Coronavirus

Bill Gates says U.S. testing for COVID-19 is 'bogus'

It can take 3-4 days to get results back, and infected people may continue interacting with others in the meantime.

China News Service/China News Service/Getty Images

Bill Gates said in a town hall with CNN this week that U.S. testing data for coronavirus is "bogus" because it takes too long for results to come back. Whereas in some other countries same-day testing exists, in the U.S. it can take several days before people are told whether or not they have the virus. The problem with that is people are most infectious within the first three to four days after infection, and may continue to interact with others until they have their results back. "What's the point of the test?" Gates asked. "That's your period of greatest infectiousness."

Gates also said that the data doesn't accurately reflect the country's population because fewer testing faculties are located in lower-income areas. Research has shown that COVID-19 disproportionately affects marginalized communities. "The United States does not prioritize who gets tested," he added.
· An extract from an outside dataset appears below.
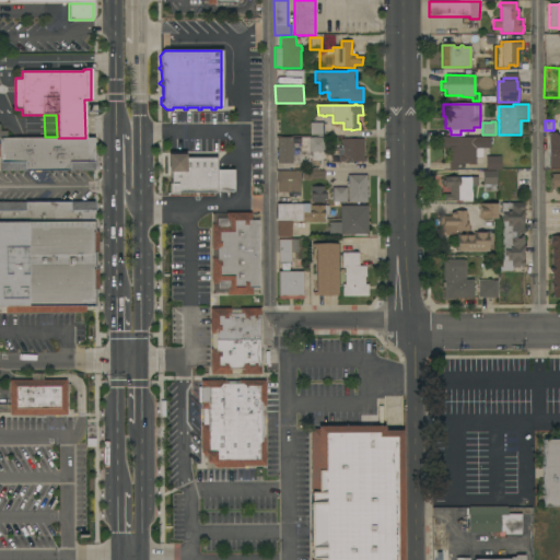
[(311,123),(323,123),(323,136),(311,136),(311,123)]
The U.S. is testing about 200,000 people daily, but experts say testing needs to be far more widespread in order to get a good idea of the infection rates and start opening the economy back up.

American exceptionalism? — Other countries have had a much faster response to the outbreak and consequently faster recoveries. South Korea was able to activate a system it put in place after the MERS outbreak five years ago that included expanded testing capabilities and contact tracing. That country recently reported its first day in months without a newly diagnosed case of coronavirus.

New Zealand, meanwhile, enacted much tougher lockdowns than the U.S. and has "effectively eliminated" coronavirus with only two reported cases on April 30. The U.S. response has been slow and haphazard, with some states incredibly deciding to open back up even as the country's death toll now exceeds 60,000 and new reported cases remain high.

“We had a chance to contain this outbreak, but we didn’t,” said Ashish Jha, K.T. Li Professor of Global Health at Harvard T.H. Chan School of Public Health in an interview with ABC News. “And as a result of that testing failure, over 60,000 Americans are dead and our economy has been shut down. It didn’t have to be this way.”

America is exceptional all right — exceptionally bad at responding to a pandemic. And so here were are, relying on billionaires like Gates to contribute the resources necessary to fight this. His and his wife's philanthropic organization, the Bill and Melinda Gates Foundation, has pledged over $250 million to help poor communities accelerate the detection and containment of the virus. Despite this, Gates has become a target for conspiracy nutters. No good deed, eh?